Important distinction:
| Layer | Data | Goal |
|---|---|---|
| GR00T VLA | GR00T-LeRobot: image/state/action/language | Learn a policy from observation and instruction. |
| SONIC WBC | motion_lib PKL, SMPL, SOMA, G1 trajectories | Learn a whole-body motion/controller foundation. |
| C++ deploy | ONNX/TensorRT + ZMQ + robot state | Run realtime control in sim or on real hardware. |
When Do You Need To Train SONIC?
Not every project needs custom SONIC training. For manipulation tasks on Unitree G1 using the official workflow, the faster path is usually:
real/sim/public LeRobot data
-> fine-tune GR00T VLA with UNITREE_G1_SONIC
-> use the released SONIC checkpoint/deploy stack
-> infer with PolicyServer + launch_inference.py
Train or fine-tune SONIC yourself only when:
- You need a controller for a non-G1 embodiment or changed joint/body layout.
- The released checkpoint does not cover the motion skills you need.
- You are researching controller foundations, motion tracking, or SOMA/SMPL encoders.
- You need custom ONNX/TensorRT export for an internal C++ deployment stack.
If your main goal is VLA training from sim or real data, finish Parts 1-3 first. Part 4 is a lower-level controller layer with much higher compute cost.

INSTRUCTIONS >>
(A) In the SONIC training extract, what data does the C++ deploy layer use?
(B) Reproduce the SONIC training extract verbatim from "- You are researching" up to and including "higher compute cost.".

SUPPLIED DATA >>
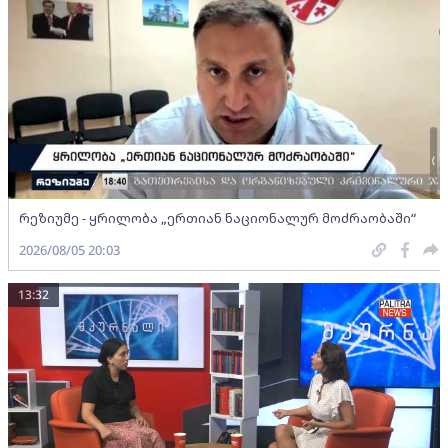
რეზიუმე - ყრილობა „ერთიან ნაციონალურ მოძრაობაში“
2026/08/05 20:03
13:32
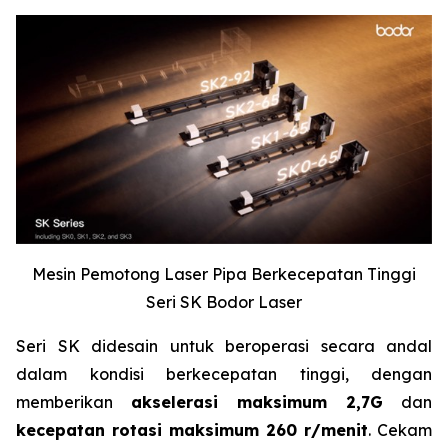
Mesin Pemotong Laser Pipa Berkecepatan Tinggi
Seri SK Bodor Laser
Seri SK didesain untuk beroperasi secara andal
dalam kondisi berkecepatan tinggi, dengan
memberikan
akselerasi maksimum 2,7G
dan
kecepatan rotasi maksimum 260 r/menit
. Cekam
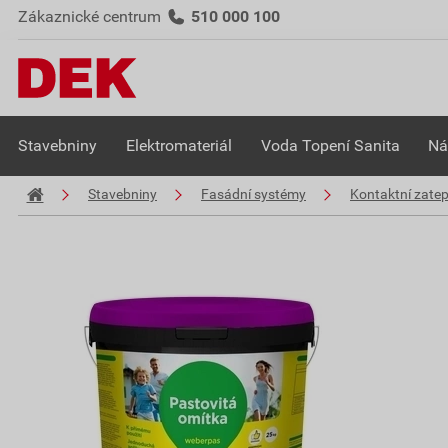
Zákaznické centrum
510 000 100
Stavebniny
Elektromateriál
Voda Topení Sanita
Ná
Stavebniny
Fasádní systémy
Kontaktní zate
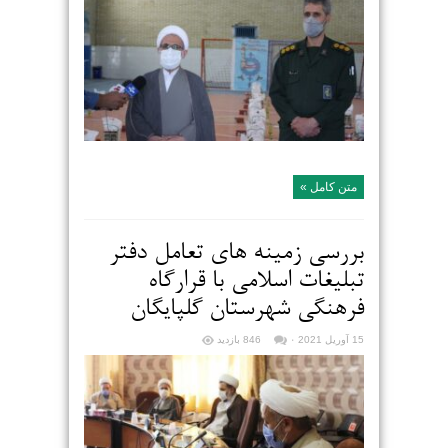
متن کامل »
بررسی زمینه های تعامل دفتر
تبلیغات اسلامی با قرارگاه
فرهنگی شهرستان گلپایگان
15 آوریل 2021
۰
846 بازدید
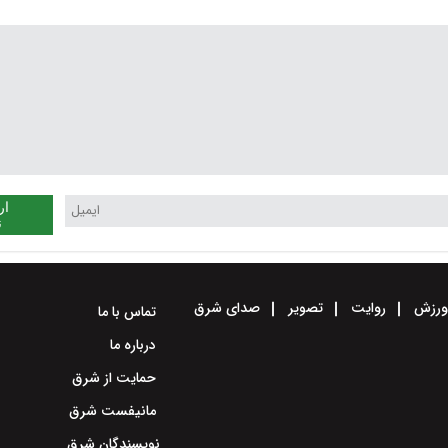
ار
ن
رزش
روایت
تصویر
صدای شرق
تماس با ما
درباره ما
حمایت از شرق
مانیفست شرق
نویسندگان شرق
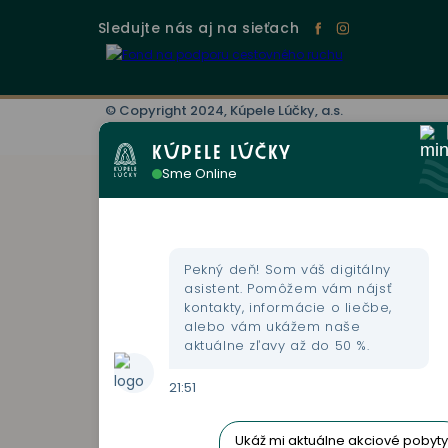
Sledujte nás aj na sieťach
© Copyright 2024, Kúpele Lúčky, a.s.
Tvorba webstránok
Dataid
KÚPELE LÚČKY
Sme Online
Pekný deň! Som váš digitálny
asistent. Pomôžem vám nájsť
kontakty, informácie o liečbe,
alebo vám ukážem naše
aktuálne zľavy až do 50 %.
21:51
Ukáž mi aktuálne akciové pobyty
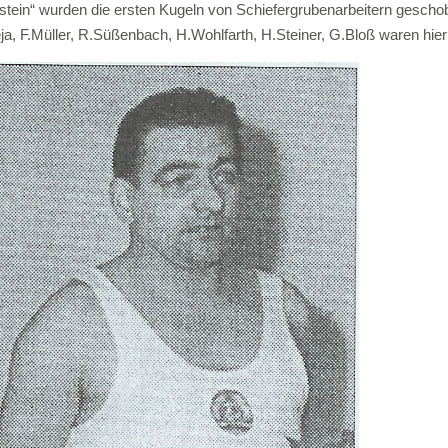
nstein“ wurden die ersten Kugeln von Schiefergrubenarbeitern geschobe
a, F.Müller, R.Süßenbach, H.Wohlfarth, H.Steiner, G.Bloß waren hier 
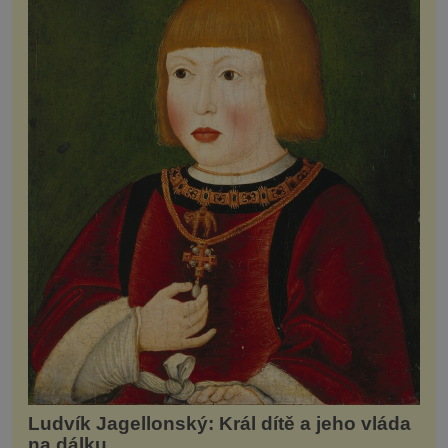
Ludvík Jagellonský: Král dítě a jeho vláda
na dálku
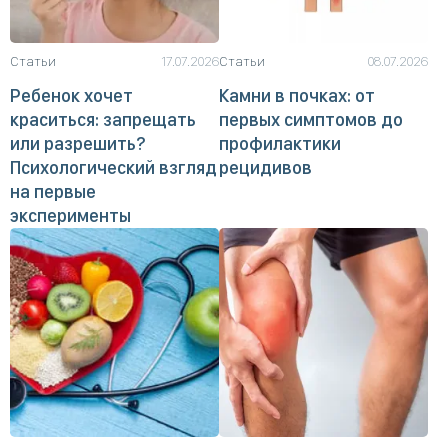
Статьи
17.07.2026
Статьи
08.07.2026
Ребенок хочет
Камни в почках: от
краситься: запрещать
первых симптомов до
или разрешить?
профилактики
Психологический взгляд
рецидивов
на первые
эксперименты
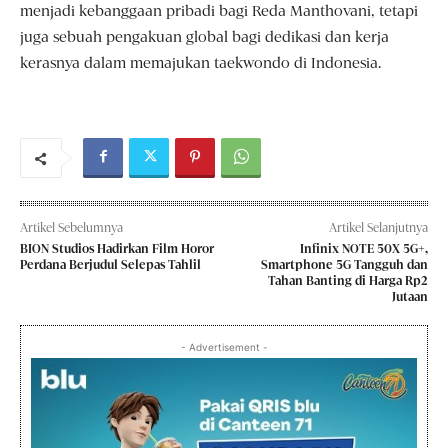
menjadi kebanggaan pribadi bagi Reda Manthovani, tetapi
juga sebuah pengakuan global bagi dedikasi dan kerja
kerasnya dalam memajukan taekwondo di Indonesia.
Artikel Sebelumnya
Artikel Selanjutnya
BION Studios Hadirkan Film Horor
Infinix NOTE 50X 5G+,
Perdana Berjudul Selepas Tahlil
Smartphone 5G Tangguh dan
Tahan Banting di Harga Rp2
Jutaan
- Advertisement -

OUTPUTS IN ORDER >>
(A) ONNX/TensorRT + ZMQ + robot state

(B)
- You are researching controller foundations, motion tracking, or SOMA/SMPL encoders.
- You need custom ONNX/TensorRT export for an internal C++ deployment stack.
If your main goal is VLA training from sim or real data, finish Parts 1-3 first. Part 4 is a lower-level controller layer with much higher compute cost.